◆ **WRITTEN TASK 1**
Name the four R functions that the question in the tibble conversion thread suspects may all be the same function.
◆ **WRITTEN TASK 2**
From the tibble conversion thread, extract word for word the passage that runs from "So I guess my" to "the same result?".
◆ **WRITTEN TASK 3**
Extend the thread on R tibble conversion functions, picking up after its final sentence.

◆ **READING PASSAGE**
>>

What is the difference between as.tibble(), as_dat

2019-03-25 03:38发布

问题:

I remember reading somewhere that as.tibble() is an alias for as_data_frame(), but I don't know what exactly an alias is in programming terminology. Is it similar to a wrapper?

So I guess my question probably comes down to the difference in possible usages between tbl_df() and as_data_frame(): what are the differences between them, if any?

More specifically, given a (non-tibble) data frame df, I often turn it into a tibble by using:

df <- tbl_df(df)

Wouldn't

df <- as_data_frame(df)

do the same thing? If so, are there other cases where the two functions tbl_df() and as_data_frame() can not be used interchangeably to get the same result?

The R documentation says that

tbl_df() forwards the argument to as_data_frame()

does that mean that tbl_df() is a wrapper or alias for as_data_frame()? R documentation doesn't seem to say anything about as.tibble() and I forgot where I read that it was an alias for as_data_frame(). Also, apparently as_tibble() is another alias for as_data_frame().

If these four functions really are all the same function, what is the sense in giving one function four different names? Isn't that more confusing than helpful?

回答1:

To answer your question of "whether it is confusing", I think so :) .

as.tibble and as_tibble are the same; both simply call the S3 method as_tibble:

> as.tibble
function (x, ...) 
{
    UseMethod("as_tibble")
}
<environment: namespace:tibble>

as_data_frame and tbl_df are not exactly the same; tbl_df calls as_data_frame:

> tbl_df
function (data) 
{
    as_data_frame(data)
}
<environment: namespace:dplyr>

Note tbl_df is in dplyr while as_data_frame is in the tibble package:

> as_data_frame
function (x, ...) 
{
    UseMethod("as_data_frame")
}
<environment: namespace:tibble>

but of course it calls the same function, so they are "the same", or aliases as you say.

<<

(Stored data entries)
>>

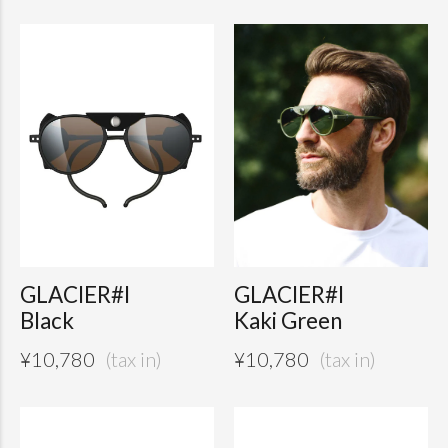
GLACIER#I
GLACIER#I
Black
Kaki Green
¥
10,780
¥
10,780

<<
>>

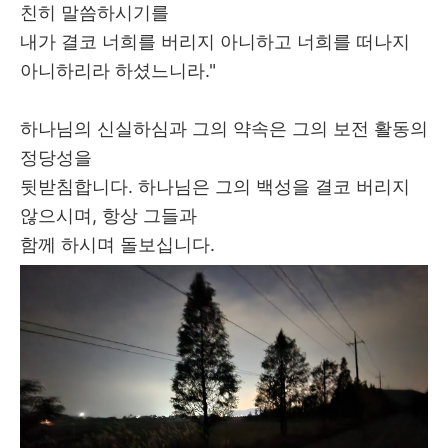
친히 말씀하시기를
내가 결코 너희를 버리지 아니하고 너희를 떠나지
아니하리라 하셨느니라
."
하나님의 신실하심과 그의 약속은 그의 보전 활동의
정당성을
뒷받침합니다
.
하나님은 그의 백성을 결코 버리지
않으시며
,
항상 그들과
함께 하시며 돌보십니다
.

<<

◆ **EXPECTED ANSWER 1**
as.tibble(), as_data_frame(), tbl_df(), as_tibble()

◆ **EXPECTED ANSWER 2**
So I guess my question probably comes down to the difference in possible usages between tbl_df() and as_data_frame(): what are the differences between them, if any?

More specifically, given a (non-tibble) data frame df, I often turn it into a tibble by using:

df <- tbl_df(df)

Wouldn't

df <- as_data_frame(df)

do the same thing? If so, are there other cases where the two functions tbl_df() and as_data_frame() can not be used interchangeably to get the same result?

◆ **EXPECTED ANSWER 3**
Now, we can look at the differences between the generic methods as_tibble and as_data_frame. First, we look at the methods of each:

> methods(as_tibble)
[1] as_tibble.data.frame* as_tibble.default*    as_tibble.list* as_tibble.matrix*     as_tibble.NULL*      
[6] as_tibble.poly*       as_tibble.table*      as_tibble.tbl_df* as_tibble.ts*        
see '?methods' for accessing help and source code
> methods(as_data_frame)
[1] as_data_frame.data.frame* as_data_frame.default*  as_data_frame.grouped_df* as_data_frame.list*      
[5] as_data_frame.matrix*     as_data_frame.NULL*       as_data_frame.table*      as_data_frame.tbl_cube*  
[9] as_data_frame.tbl_df*    
see '?methods' for accessing help and source code

If you check out the code for as_tibble, you can see that the definitions for many of the as_data_frame methods as well. as_tibble defines two additional methods which aren't defined for as_data_frame, as_tibble.ts and as_tibble.poly. I'm not really sure why they couldn't be also defined for as_data_frame.

as_data_frame has two additional methods, which are both defined in dplyr: as_data_frame.tbl_cube and as_data_frame.grouped_df.

as_data_frame.tbl_cube use the weaker checking of as.data.frame (yes, bear with me) to then call as_data_frame:

> getAnywhere(as_data_frame.tbl_cube)
function (x, ...) 
{
    as_data_frame(as.data.frame(x, ..., stringsAsFactors = FALSE))
}
<environment: namespace:dplyr>

while as_data_frame.grouped_df ungroups the passed dataframe.

Overall, it seems that as_data_frame should be seen as providing additional functionality over as_tibble, unless you are dealing with ts or poly objects.



回答2:

According to the introduction to tibble, it seems like tibbles supersede tbl_df.

I’m pleased to announce tibble, a new package for manipulating and printing data frames in R. Tibbles are a modern reimagining of the data.frame, keeping what time has proven to be effective, and throwing out what is not. The name comes from dplyr: originally you created these objects with tbl_df(), which was most easily pronounced as “tibble diff”.

[...]This package extracts out the tbl_df class associated functions from dplyr.

To add to the confusion, tbl_df now calls as_tibble, which is the preferred alias for as_data_frame and as.tibble: (Hadley Wickham's comment on the issue, and as_tibble docs)

> tbl_df
function (data) 
{
    as_tibble(data, .name_repair = "check_unique")
}

According to the help description of tbl_df(), it is deprecated and tibble::as_tibble() should be used instead. as_data_frame and as.tibble help pages both redirect to as_tibble.

When calling class on a tibble, the class name still shows up as tbl_df:

> as_tibble(mtcars) %>% class
[1] "tbl_df"     "tbl"        "data.frame"